Friday, November 22, 2013 · by Tamara Aparton
San Francisco, CA — A homeless man who was mistaken for a flasher as he attempted to urinate in a Mission District park has been acquitted of indecent exposure, San Francisco Jeff Adachi announced today.
Jurors deliberated one hour Wednesday before finding Miguel Hernandez, 38, not guilty. The misdemeanor charge carried six months in jail and a lifetime registration as a sex offender, said his attorney, Deputy Public Defender JP Visaya.
Hernandez, who had never been arrested before the incident, had recently become homeless after losing his job as a wine buyer, Visaya said. On Aug. 11, he attended church on Mission Street, had lunch, and walked to Franklin Square Park on Bryant and 16th streets—something that had become his Sunday routine.
Hernandez stopped to urinate near a field where a soccer game was underway. As he took out his penis, there was a loud eruption from the soccer field and he turned his head to see who scored.
At the same time, a 29-year-old Daly City woman who was watching her husband play soccer noticed Hernandez’s exposed genitals. She quickly walked away so that her 4-year-old child did not witness the sight, told her husband what happened, and then called a nearby police station. She told police that she believed Hernandez had an erection and that he swung his hips in her direction.

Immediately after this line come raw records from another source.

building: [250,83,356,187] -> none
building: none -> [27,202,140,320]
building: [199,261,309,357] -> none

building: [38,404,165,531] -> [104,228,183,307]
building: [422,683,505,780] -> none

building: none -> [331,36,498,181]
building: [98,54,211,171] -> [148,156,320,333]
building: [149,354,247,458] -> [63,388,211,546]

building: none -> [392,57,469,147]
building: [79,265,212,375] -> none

Hernandez, who had not noticed the woman and her child, took his shoes off and sat down to watch the soccer game. Responding officers arrested him for indecent exposure. Despite the numerous people in the park at the time of the incident, police did not interview any potential witnesses, Visaya said.
Hernandez told police during an interview that he decided to relieve his bladder because he believed other park visitors were too immersed in the soccer game to notice. He expressed embarrassment upon learning he had been seen, Visaya said.

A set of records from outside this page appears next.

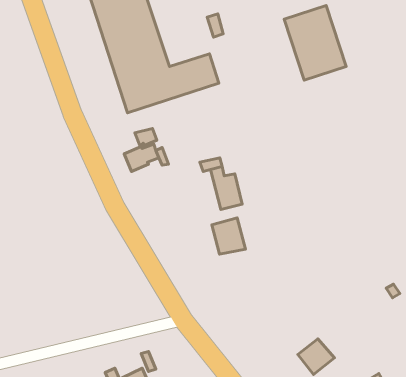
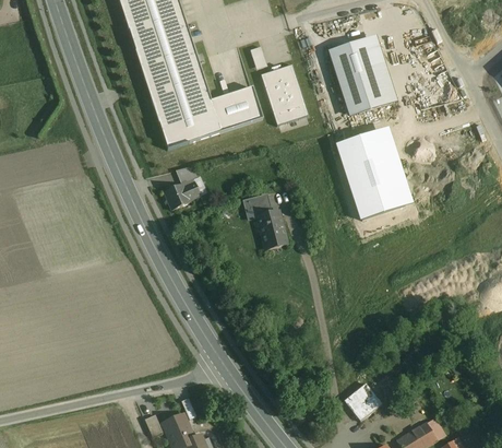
building: none -> [261,63,309,125]
building: none -> [334,126,414,221]
building: [212,218,246,254] -> none

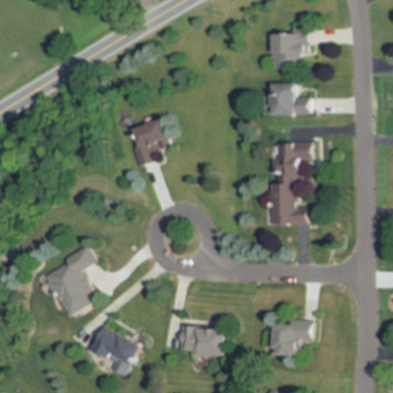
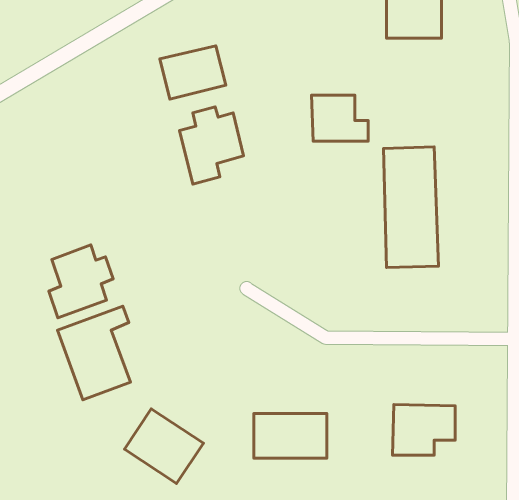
building: none -> [160,46,226,99]
building: [272,81,311,113] -> [312,95,368,141]
building: none -> [49,245,113,318]

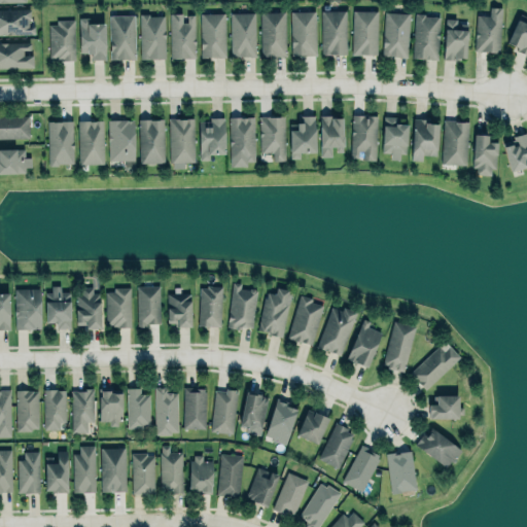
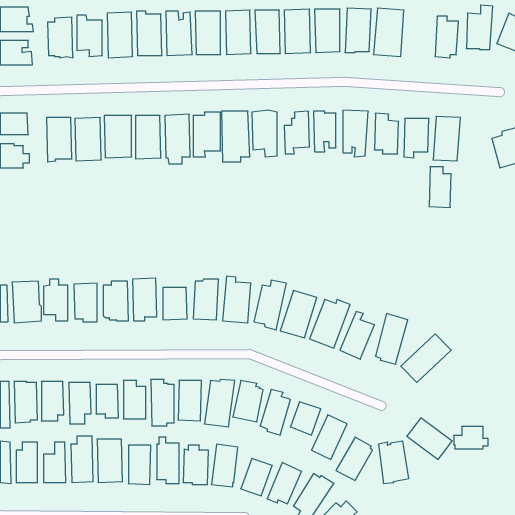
building: [414,15,441,61] -> none
building: [475,136,497,177] -> [429,167,451,207]
building: [430,395,465,418] -> [454,427,488,449]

During the nearly two day trial, the prosecution called only one witness—the woman who made the complaint. Hernandez also took the stand, insisting he was not aroused and never meant to be seen.
An indecent exposure conviction requires the intention to draw attention to oneself for sexual gratification.
“Mr. Hernandez may have made an unwise decision about where to urinate, but that innocent mistake should not brand him for life as a sex offender who preys upon women and children when it simply isn’t true,” Visaya said.
The case is an example of how an innocent person can be arrested based on the misinterpretation of a single witness, Adachi said.
“Police and prosecutors did not talk to a single independent witness who could corroborate the woman’s version of events,” Adachi said. “Despite being a law-abiding citizen his entire life, Mr. Hernandez spent more than three months in jail. Fortunately, his public defender was able to set him free.”